Wow! Personally it was the best meal I have had in the South Pacific - rivaled Gaston and Valentine's in Tuao. We had whole baked red snapper, fish with onions and gravy (local dish), a variation on poisson cru, rice, pasta salad, bread fruit french fries and wacky cake for dessert. I told Tabita (Mrs. Bruno) that I need to come and be her sous chef for a week to learn how to cook those dishes. A pretty involved process I might add. The French fries were made from bread fruit, but she did not boil it first, just cut it up and deep fried it (yum!) The poisson cru type dish was made with raw fish, curry, onions and freshly ground coconut. Carla and I watched her crack open the coconuts then shave out the meat with a Tahitian style coconut meat shaver outer (i am sure that is the technical term for it). Picture a flat board with a crescent shaped scraper with teeth (about 7 inches long by 3 inches wide) attached to the middle of one end. She sat on the board on the edge of a rock with a bowl on the ground and scraped out that meat in no time.

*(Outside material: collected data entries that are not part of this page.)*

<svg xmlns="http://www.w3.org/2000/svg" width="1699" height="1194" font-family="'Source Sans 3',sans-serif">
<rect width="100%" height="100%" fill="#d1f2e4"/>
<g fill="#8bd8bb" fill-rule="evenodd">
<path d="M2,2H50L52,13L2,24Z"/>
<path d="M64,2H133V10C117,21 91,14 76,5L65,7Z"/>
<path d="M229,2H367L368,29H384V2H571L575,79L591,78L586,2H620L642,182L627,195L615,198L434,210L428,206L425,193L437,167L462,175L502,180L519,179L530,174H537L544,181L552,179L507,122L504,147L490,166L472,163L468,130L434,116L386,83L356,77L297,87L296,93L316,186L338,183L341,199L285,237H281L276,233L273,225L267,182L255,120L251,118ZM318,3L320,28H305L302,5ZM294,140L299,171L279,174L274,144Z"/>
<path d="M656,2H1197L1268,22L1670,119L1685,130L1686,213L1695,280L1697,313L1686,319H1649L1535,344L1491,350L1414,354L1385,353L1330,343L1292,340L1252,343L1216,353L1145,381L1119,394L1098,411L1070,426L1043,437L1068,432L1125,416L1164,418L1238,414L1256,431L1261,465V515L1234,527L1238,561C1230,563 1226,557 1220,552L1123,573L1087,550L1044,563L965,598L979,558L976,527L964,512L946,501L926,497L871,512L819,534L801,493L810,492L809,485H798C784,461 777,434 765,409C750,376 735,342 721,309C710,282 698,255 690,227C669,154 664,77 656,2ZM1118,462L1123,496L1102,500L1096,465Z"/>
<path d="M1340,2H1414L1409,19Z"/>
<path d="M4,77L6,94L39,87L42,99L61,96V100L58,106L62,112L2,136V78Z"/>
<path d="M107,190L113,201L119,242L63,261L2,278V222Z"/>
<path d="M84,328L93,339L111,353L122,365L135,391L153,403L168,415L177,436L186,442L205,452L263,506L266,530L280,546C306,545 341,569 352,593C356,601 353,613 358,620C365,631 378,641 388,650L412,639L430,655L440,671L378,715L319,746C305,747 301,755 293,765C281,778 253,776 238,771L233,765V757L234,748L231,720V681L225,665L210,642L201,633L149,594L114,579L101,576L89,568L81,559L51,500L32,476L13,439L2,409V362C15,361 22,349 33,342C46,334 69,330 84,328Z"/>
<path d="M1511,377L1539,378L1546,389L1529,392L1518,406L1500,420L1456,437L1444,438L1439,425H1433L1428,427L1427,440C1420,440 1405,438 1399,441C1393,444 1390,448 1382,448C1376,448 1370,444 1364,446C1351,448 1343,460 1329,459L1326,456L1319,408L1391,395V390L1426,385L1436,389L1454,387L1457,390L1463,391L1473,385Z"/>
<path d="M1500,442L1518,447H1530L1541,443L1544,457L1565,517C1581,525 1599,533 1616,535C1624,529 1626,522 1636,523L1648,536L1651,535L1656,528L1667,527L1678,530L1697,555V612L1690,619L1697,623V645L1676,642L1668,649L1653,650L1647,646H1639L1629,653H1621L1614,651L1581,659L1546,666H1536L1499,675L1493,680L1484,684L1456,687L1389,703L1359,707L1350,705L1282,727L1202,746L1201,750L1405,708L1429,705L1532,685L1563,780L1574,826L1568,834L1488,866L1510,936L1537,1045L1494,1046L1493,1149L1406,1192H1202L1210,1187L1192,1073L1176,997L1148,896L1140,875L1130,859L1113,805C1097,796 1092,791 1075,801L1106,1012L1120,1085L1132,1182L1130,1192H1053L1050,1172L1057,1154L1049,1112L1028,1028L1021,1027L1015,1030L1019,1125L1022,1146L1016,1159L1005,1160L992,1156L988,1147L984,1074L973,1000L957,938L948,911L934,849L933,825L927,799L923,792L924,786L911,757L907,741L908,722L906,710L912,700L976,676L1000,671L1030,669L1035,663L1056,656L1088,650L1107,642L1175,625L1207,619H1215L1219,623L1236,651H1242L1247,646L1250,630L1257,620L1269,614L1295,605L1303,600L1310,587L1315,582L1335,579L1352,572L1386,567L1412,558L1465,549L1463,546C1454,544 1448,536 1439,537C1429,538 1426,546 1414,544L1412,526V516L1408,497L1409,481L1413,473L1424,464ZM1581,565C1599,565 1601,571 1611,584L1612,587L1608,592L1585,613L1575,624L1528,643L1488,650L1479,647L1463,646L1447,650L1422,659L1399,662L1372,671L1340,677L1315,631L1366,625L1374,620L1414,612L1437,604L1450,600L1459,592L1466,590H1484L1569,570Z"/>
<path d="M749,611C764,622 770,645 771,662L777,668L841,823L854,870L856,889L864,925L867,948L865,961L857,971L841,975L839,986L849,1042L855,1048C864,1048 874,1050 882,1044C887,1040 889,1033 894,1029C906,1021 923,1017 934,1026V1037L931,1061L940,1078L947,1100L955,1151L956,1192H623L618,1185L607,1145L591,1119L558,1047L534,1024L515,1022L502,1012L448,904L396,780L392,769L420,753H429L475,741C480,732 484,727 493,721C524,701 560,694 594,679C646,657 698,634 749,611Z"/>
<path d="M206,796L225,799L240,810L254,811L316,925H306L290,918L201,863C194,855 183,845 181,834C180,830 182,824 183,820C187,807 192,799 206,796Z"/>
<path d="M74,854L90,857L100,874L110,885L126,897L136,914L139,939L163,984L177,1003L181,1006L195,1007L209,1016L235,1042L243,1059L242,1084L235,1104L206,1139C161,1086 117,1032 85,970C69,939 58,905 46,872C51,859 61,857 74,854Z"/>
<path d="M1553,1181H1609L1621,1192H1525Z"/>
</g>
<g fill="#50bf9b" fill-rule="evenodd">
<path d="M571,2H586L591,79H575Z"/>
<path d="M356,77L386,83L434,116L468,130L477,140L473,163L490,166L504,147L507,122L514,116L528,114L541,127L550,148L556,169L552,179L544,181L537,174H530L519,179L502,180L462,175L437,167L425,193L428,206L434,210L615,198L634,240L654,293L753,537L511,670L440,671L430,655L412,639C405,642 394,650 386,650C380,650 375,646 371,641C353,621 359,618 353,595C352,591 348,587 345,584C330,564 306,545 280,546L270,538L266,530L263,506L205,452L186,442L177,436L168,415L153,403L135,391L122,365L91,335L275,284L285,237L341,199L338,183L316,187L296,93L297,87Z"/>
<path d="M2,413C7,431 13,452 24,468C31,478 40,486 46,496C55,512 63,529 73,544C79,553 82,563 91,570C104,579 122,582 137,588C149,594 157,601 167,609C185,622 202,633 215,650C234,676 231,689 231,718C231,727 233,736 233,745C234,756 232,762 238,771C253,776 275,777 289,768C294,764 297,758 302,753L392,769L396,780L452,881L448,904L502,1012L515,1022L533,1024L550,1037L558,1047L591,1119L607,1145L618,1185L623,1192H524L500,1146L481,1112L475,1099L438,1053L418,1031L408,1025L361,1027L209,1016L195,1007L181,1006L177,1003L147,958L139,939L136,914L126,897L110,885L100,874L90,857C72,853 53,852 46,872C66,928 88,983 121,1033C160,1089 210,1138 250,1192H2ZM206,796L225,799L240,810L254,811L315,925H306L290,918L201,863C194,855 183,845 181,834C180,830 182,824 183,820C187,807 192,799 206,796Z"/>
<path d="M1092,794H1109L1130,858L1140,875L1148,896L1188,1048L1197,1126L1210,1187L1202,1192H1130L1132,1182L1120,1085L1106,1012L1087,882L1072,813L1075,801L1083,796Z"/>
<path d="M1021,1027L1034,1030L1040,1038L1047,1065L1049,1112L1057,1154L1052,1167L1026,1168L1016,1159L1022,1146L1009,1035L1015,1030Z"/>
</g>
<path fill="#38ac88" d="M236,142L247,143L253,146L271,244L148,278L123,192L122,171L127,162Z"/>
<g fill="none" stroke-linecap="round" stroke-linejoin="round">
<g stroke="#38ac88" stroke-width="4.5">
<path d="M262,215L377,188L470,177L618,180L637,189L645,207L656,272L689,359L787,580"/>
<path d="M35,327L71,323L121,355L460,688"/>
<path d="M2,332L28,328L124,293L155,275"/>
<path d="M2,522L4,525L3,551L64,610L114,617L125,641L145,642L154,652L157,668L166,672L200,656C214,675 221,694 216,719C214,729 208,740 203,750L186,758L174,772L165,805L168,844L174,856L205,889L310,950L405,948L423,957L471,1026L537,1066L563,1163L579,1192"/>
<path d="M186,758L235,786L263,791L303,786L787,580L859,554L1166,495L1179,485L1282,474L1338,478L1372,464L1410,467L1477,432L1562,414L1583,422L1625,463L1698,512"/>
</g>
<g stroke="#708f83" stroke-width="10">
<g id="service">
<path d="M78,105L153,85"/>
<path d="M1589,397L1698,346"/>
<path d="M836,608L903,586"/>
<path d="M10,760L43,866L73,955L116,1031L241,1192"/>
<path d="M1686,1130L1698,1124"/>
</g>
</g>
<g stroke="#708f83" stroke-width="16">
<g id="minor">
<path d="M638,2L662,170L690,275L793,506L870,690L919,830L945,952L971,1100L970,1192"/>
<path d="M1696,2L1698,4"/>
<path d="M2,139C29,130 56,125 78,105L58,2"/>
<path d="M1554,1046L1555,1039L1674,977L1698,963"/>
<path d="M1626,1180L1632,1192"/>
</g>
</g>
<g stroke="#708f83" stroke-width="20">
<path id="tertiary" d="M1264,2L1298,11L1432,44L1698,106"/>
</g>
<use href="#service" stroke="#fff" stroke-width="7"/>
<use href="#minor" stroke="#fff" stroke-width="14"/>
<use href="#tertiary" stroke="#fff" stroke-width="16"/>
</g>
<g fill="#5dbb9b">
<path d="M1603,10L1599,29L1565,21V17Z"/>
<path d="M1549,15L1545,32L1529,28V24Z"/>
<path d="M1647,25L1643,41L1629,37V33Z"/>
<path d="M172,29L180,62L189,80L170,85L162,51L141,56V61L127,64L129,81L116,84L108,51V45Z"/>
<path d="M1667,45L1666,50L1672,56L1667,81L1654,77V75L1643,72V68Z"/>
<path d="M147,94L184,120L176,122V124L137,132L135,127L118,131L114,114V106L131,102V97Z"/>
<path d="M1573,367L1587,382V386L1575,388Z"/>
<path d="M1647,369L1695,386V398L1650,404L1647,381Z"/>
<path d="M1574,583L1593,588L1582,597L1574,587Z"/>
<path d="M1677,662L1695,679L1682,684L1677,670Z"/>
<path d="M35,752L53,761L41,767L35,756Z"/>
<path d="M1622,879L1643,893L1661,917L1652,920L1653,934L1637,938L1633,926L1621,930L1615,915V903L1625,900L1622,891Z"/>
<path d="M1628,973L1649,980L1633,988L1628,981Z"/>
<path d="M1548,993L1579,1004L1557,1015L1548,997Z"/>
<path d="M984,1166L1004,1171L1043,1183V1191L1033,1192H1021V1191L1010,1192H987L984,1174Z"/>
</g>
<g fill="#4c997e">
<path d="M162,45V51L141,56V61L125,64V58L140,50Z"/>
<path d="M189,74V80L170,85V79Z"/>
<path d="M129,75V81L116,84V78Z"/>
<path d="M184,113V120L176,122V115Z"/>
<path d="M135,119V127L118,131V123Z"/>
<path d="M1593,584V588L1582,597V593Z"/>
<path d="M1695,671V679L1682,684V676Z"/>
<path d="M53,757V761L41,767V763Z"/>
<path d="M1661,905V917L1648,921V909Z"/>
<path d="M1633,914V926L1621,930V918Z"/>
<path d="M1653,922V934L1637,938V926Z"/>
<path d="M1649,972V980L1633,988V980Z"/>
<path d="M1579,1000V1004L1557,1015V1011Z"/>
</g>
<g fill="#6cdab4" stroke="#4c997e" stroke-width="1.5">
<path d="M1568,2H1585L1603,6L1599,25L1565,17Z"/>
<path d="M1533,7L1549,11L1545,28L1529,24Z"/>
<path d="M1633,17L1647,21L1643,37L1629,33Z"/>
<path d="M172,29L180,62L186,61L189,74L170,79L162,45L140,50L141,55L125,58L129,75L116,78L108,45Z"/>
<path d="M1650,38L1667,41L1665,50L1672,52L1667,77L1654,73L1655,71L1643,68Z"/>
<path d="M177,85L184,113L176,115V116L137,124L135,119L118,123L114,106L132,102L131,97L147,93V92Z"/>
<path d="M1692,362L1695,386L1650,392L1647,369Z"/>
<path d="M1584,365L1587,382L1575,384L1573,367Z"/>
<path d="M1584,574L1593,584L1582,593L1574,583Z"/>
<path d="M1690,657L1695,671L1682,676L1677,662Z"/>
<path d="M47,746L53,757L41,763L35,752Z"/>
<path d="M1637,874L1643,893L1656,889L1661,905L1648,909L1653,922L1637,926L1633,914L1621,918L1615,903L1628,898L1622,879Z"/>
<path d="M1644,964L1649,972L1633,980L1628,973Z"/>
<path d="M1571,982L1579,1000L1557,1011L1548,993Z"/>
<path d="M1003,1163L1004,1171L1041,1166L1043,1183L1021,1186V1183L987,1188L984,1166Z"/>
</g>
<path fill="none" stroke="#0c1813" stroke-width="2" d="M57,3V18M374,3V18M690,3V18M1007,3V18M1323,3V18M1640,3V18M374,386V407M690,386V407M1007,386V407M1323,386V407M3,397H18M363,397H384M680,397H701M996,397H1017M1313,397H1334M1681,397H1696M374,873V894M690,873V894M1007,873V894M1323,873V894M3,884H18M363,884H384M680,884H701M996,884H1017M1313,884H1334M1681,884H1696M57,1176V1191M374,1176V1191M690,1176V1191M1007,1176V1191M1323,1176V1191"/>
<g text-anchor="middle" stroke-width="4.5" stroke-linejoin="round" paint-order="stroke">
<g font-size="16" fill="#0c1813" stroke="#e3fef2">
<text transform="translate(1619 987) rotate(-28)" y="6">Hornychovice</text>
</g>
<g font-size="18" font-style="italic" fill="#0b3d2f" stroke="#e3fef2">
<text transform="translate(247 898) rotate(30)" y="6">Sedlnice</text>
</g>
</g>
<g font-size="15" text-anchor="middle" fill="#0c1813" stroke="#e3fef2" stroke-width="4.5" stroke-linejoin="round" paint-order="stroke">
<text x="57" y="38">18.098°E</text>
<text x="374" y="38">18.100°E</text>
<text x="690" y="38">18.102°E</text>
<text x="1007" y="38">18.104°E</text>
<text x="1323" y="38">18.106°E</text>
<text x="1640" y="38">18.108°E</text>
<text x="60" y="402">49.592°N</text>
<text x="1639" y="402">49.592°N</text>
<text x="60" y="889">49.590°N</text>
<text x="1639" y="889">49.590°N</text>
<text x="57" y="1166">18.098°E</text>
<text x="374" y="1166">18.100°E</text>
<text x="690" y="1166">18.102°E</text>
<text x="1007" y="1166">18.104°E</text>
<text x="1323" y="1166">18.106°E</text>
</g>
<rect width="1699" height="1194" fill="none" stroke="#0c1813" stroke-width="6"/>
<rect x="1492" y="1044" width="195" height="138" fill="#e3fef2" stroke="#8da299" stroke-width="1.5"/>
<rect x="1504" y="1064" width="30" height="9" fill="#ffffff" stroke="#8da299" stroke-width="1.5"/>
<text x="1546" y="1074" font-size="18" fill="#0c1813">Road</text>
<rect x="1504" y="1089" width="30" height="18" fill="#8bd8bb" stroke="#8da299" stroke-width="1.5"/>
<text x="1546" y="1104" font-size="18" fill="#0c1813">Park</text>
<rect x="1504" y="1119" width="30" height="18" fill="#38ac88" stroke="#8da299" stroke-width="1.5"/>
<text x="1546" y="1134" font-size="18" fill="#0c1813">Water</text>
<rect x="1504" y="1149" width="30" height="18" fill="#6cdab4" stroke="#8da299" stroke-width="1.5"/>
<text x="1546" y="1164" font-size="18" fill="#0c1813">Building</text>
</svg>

It was an interesting group. Our host is French, but has been on Fanning for 30 years. He has guest rooms on his property as well. Tabita is from one of the main Gilbert Islands, but met Bruno on Washington Island. They have two small children Paul (5ish)and Agnes (annyay) (18 months). Fortunately Tabita has a couple of female friends that help her cook and with the children. Not sure why she did not come to the table to eat, but I gave her and her helpers first dibs on the dessert, which they willingly took. I guess rice and fish are no big deal, but chocolate is a treat. At some point I will post pictures to go with this post, as I am not sure words can adequately describe everything. Really wish we had had a video camera so you could have seen Carla and I do the land crab shuffle. We were minding our own business standing in the living area of Paul's house when this land crab - slightly larger than a dessert plate came scuttling across our feet. Watching us jump was pretty funny, but it was equally funny to watch the kids chase it around the kitchen with a small bat. Little Paul got a huge kick out of the whole scene.
Finally called it a night around 2100. No street lights or signs here, so we were dependent on our flashlights and memory to find the right path to the beach and the dinghies. Oh and the stars! and the milky way! and the southern cross. Totally amazing and beautiful. Reminds us of how fortunate we are to be able to see it in a way that most people will never experience.
Time for bed now. Dennis says I am not allowed to sleep in tomorrow - he wants to finish up the generator. I am going to dig out the sewing machine and restitch the sunbrella on Moondance's jib. Josh wants to go see about real internet. And maybe the Kuai will be here tomorrow - that will be interesting to watch as well.